DigitalGlobe, Information Resources, MediaOcean, Cheddar’s break; ContextMedia revised

By Sara Rosenberg

New York, Dec. 20 – DigitalGlobe Inc.’s credit facility freed up for trading on Tuesday, with the term loan B quoted above its original issue discount, and Information Resources Inc. and MediaOcean LLC hit the secondary market as well.

Also, Cheddar’s Casual Café Inc. broke for trading after a complete restructuring of its transaction that resulted in the removal of a term loan B and the addition of a term loan A and second-lien term loan.

In more happenings, ContextMedia Health LLC widened spread as well as original issue discount on its term loan B and sweetened the call protection, Minimax Viking set the original issue discount on its U.S. term loan B at the tight end of guidance and modified the issue price on its euro term loan B, and Las Vegas Sands LLC moved up the commitment deadline on its term loan B.

DigitalGlobe tops OID

DigitalGlobe’ credit facility emerged in the secondary market on Tuesday, with the $1,275,000,000 seven-year term loan B seen at 100½ bid, 101¼ offered, according to a trader.

Pricing on the term loan B is Libor plus 275 basis points with a step-down to Libor plus 250 bps when total leverage is 2.75 times and a 0.75% Libor floor.
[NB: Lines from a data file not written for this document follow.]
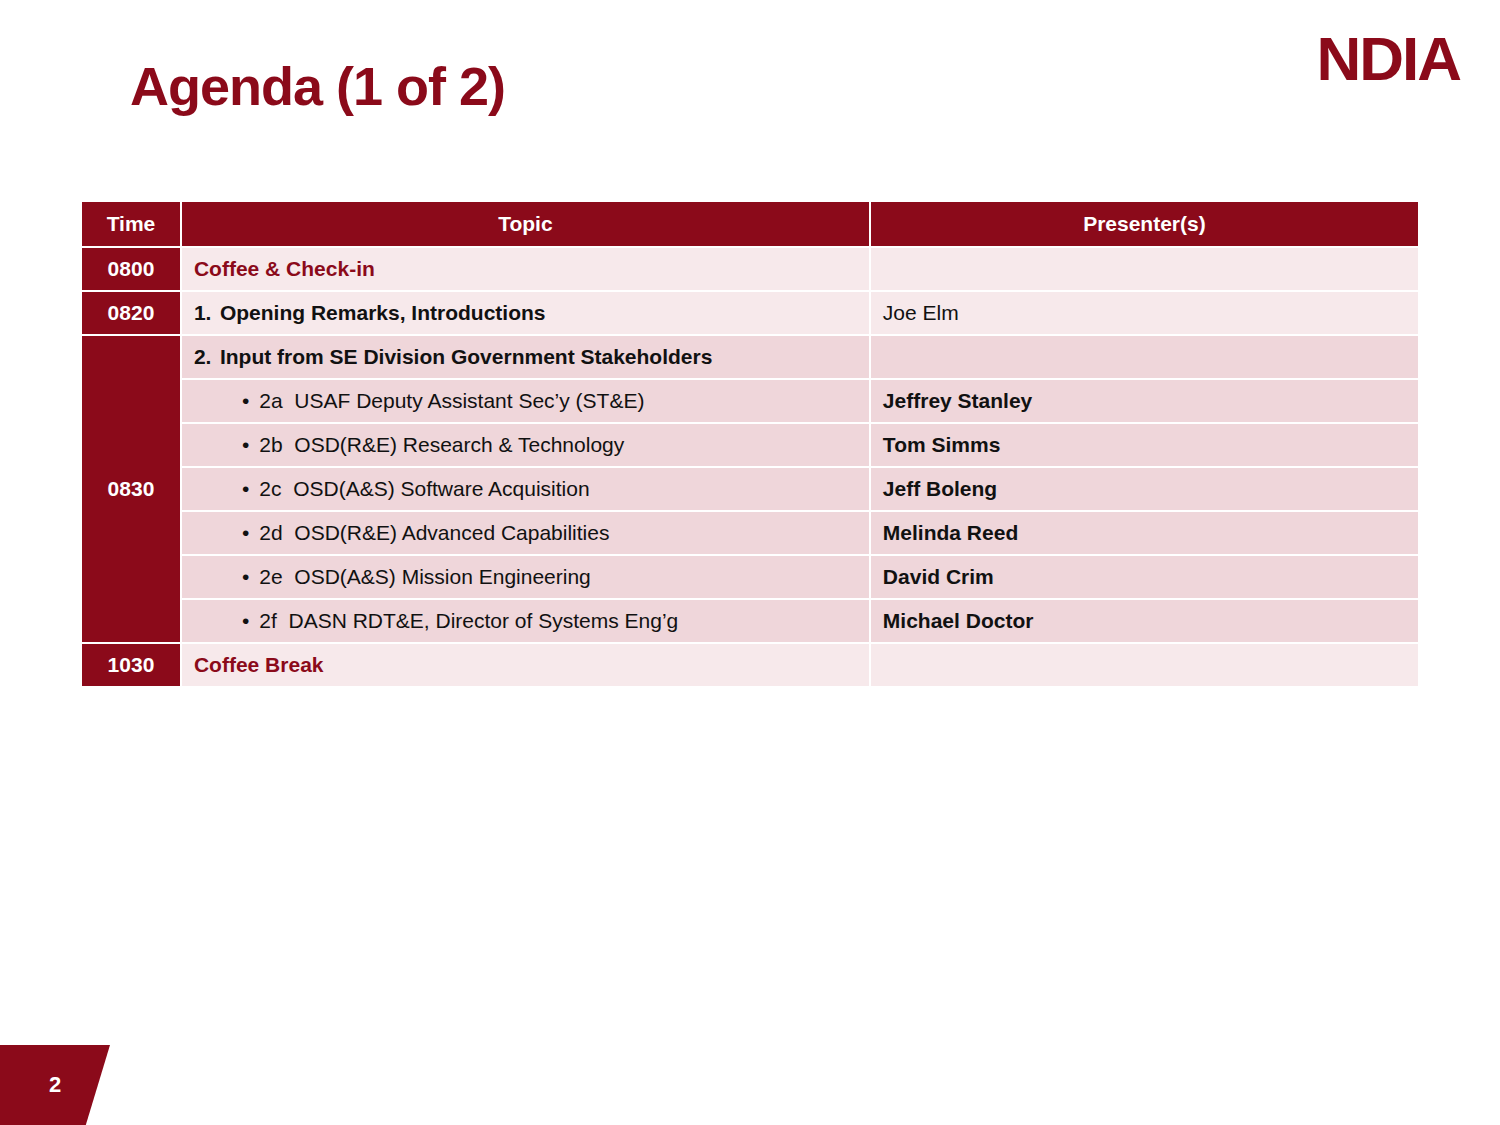NDIA
Agenda (1 of 2)
| Time | Topic | Presenter(s) |
| --- | --- | --- |
| 0800 | Coffee & Check-in | |
| 0820 | 1. Opening Remarks, Introductions | Joe Elm |
| 0830 | 2. Input from SE Division Government Stakeholders | |
| 2a USAF Deputy Assistant Sec’y (ST&E) | Jeffrey Stanley |
| 2b OSD(R&E) Research & Technology | Tom Simms |
| 2c OSD(A&S) Software Acquisition | Jeff Boleng |
| 2d OSD(R&E) Advanced Capabilities | Melinda Reed |
| 2e OSD(A&S) Mission Engineering | David Crim |
| 2f DASN RDT&E, Director of Systems Eng’g | Michael Doctor |
| 1030 | Coffee Break | |
2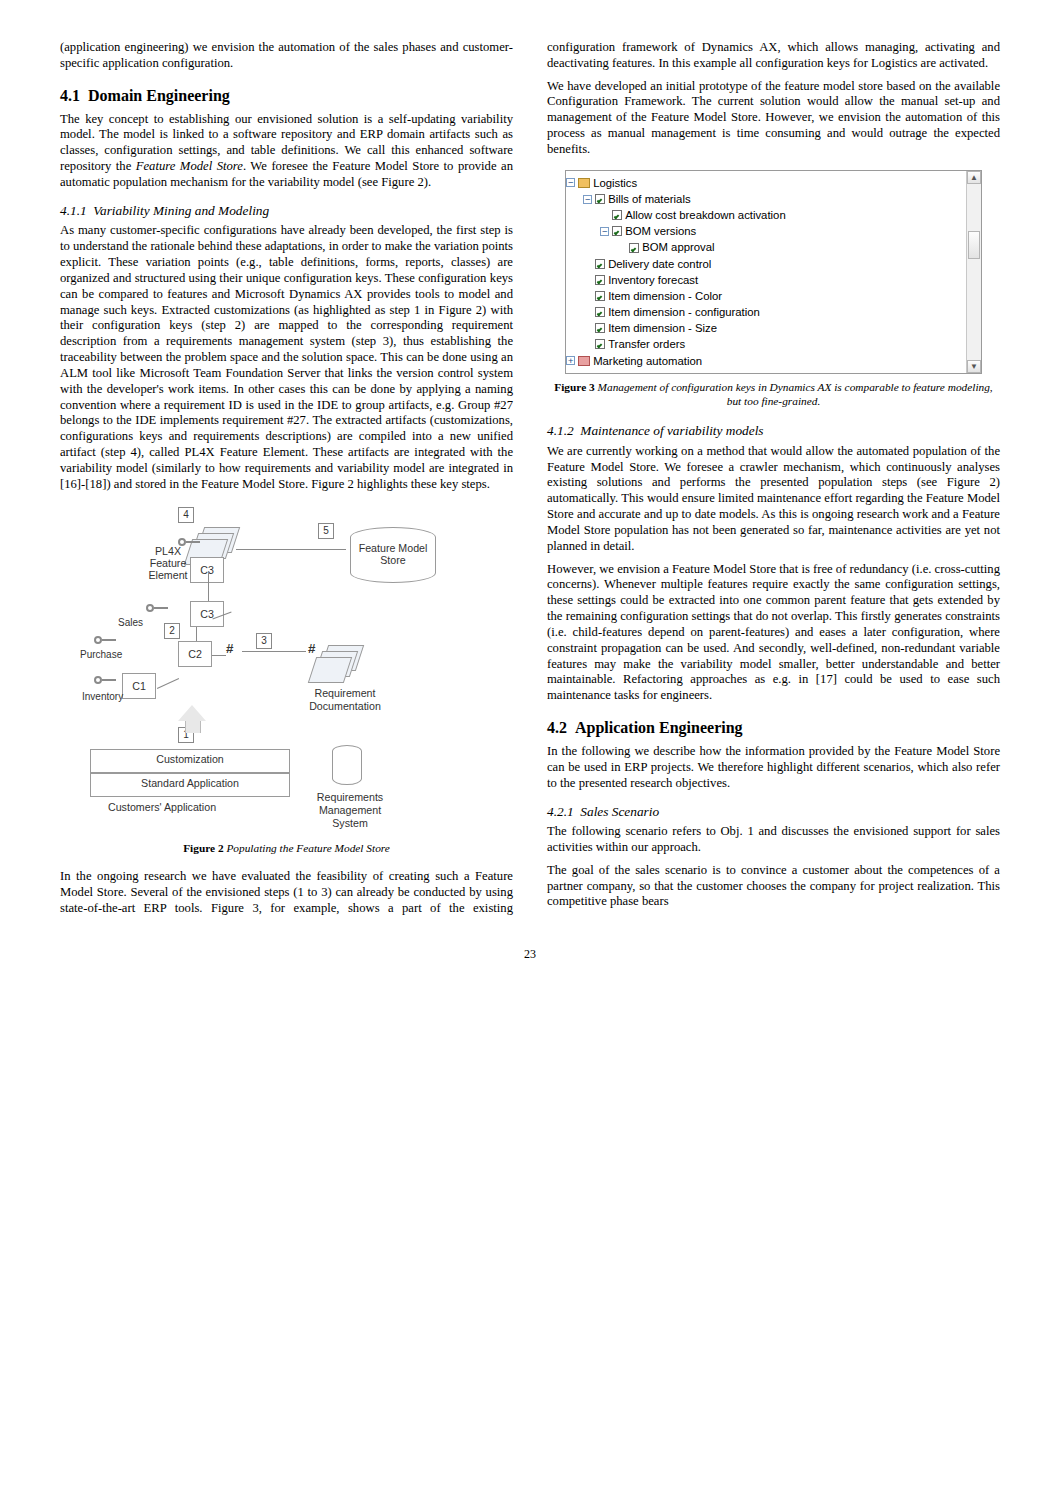(application engineering) we envision the automation of the sales phases and customer-specific application configuration.
4.1 Domain Engineering
The key concept to establishing our envisioned solution is a self-updating variability model. The model is linked to a software repository and ERP domain artifacts such as classes, configuration settings, and table definitions. We call this enhanced software repository the Feature Model Store. We foresee the Feature Model Store to provide an automatic population mechanism for the variability model (see Figure 2).
4.1.1 Variability Mining and Modeling
As many customer-specific configurations have already been developed, the first step is to understand the rationale behind these adaptations, in order to make the variation points explicit. These variation points (e.g., table definitions, forms, reports, classes) are organized and structured using their unique configuration keys. These configuration keys can be compared to features and Microsoft Dynamics AX provides tools to model and manage such keys. Extracted customizations (as highlighted as step 1 in Figure 2) with their configuration keys (step 2) are mapped to the corresponding requirement description from a requirements management system (step 3), thus establishing the traceability between the problem space and the solution space. This can be done using an ALM tool like Microsoft Team Foundation Server that links the version control system with the developer's work items. In other cases this can be done by applying a naming convention where a requirement ID is used in the IDE to group artifacts, e.g. Group #27 belongs to the IDE implements requirement #27. The extracted artifacts (customizations, configurations keys and requirements descriptions) are compiled into a new unified artifact (step 4), called PL4X Feature Element. These artifacts are integrated with the variability model (similarly to how requirements and variability model are integrated in [16]-[18]) and stored in the Feature Model Store. Figure 2 highlights these key steps.
4
5
PL4X Feature
Element
C3
Feature Model
Store
C3
C2
C1
Sales
2
Purchase
Inventory
#
3
#
Requirement
Documentation
1
Customization
Standard Application
Customers' Application
Requirements
Management System
Figure 2 Populating the Feature Model Store
In the ongoing research we have evaluated the feasibility of creating such a Feature Model Store. Several of the envisioned steps (1 to 3) can already be conducted by using state-of-the-art ERP tools. Figure 3, for example, shows a part of the existing configuration framework of Dynamics AX, which allows managing, activating and deactivating features. In this example all configuration keys for Logistics are activated.
We have developed an initial prototype of the feature model store based on the available Configuration Framework. The current solution would allow the manual set-up and management of the Feature Model Store. However, we envision the automation of this process as manual management is time consuming and would outrage the expected benefits.
▲
▼
− Logistics
− Bills of materials
Allow cost breakdown activation
− BOM versions
BOM approval
Delivery date control
Inventory forecast
Item dimension - Color
Item dimension - configuration
Item dimension - Size
Transfer orders
+ Marketing automation
Figure 3 Management of configuration keys in Dynamics AX is comparable to feature modeling, but too fine-grained.
4.1.2 Maintenance of variability models
We are currently working on a method that would allow the automated population of the Feature Model Store. We foresee a crawler mechanism, which continuously analyses existing solutions and performs the presented population steps (see Figure 2) automatically. This would ensure limited maintenance effort regarding the Feature Model Store and accurate and up to date models. As this is ongoing research work and a Feature Model Store population has not been generated so far, maintenance activities are yet not planned in detail.
However, we envision a Feature Model Store that is free of redundancy (i.e. cross-cutting concerns). Whenever multiple features require exactly the same configuration settings, these settings could be extracted into one common parent feature that gets extended by the remaining configuration settings that do not overlap. This firstly generates constraints (i.e. child-features depend on parent-features) and eases a later configuration, where constraint propagation can be used. And secondly, well-defined, non-redundant variable features may make the variability model smaller, better understandable and better maintainable. Refactoring approaches as e.g. in [17] could be used to ease such maintenance tasks for engineers.
4.2 Application Engineering
In the following we describe how the information provided by the Feature Model Store can be used in ERP projects. We therefore highlight different scenarios, which also refer to the presented research objectives.
4.2.1 Sales Scenario
The following scenario refers to Obj. 1 and discusses the envisioned support for sales activities within our approach.
The goal of the sales scenario is to convince a customer about the competences of a partner company, so that the customer chooses the company for project realization. This competitive phase bears
23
The loan was issued at an original issue discount of 99.75 and has 101 soft call protection for six months.

Last week, pricing on the term loan B was reduced from Libor plus 300 bps, the step-down was added and the discount was tightened from 99.5.

The company’s $1,475,000,000 credit facility (Ba3/BB+) also includes a $200 million revolver.

Barclays is the lead left bookrunner on the deal that will be used to pay down revolver borrowings, to refinance a term loan B due 2020 and 5¼% notes due 2021 and to pay related fees and expenses.

DigitalGlobe is a Westminster, Colo.-based provider of Earth imaging and geospatial solutions.

Information Resources breaks

Information Resources’ credit facility began trading too, with the $925 million seven-year covenant-light first-lien term loan B (Ba3/B-) quoted at 100½ bid, 101 offered and the $325 million eight-year covenant-light second-lien term loan (Caa1/CCC) quoted at 99 bid, par offered, a trader said.

Pricing on the first-lien term loan is Libor plus 425 bps with a 1% Libor floor, and it was sold at an original issue discount of 99.5. The debt has 101 soft call protection for six months.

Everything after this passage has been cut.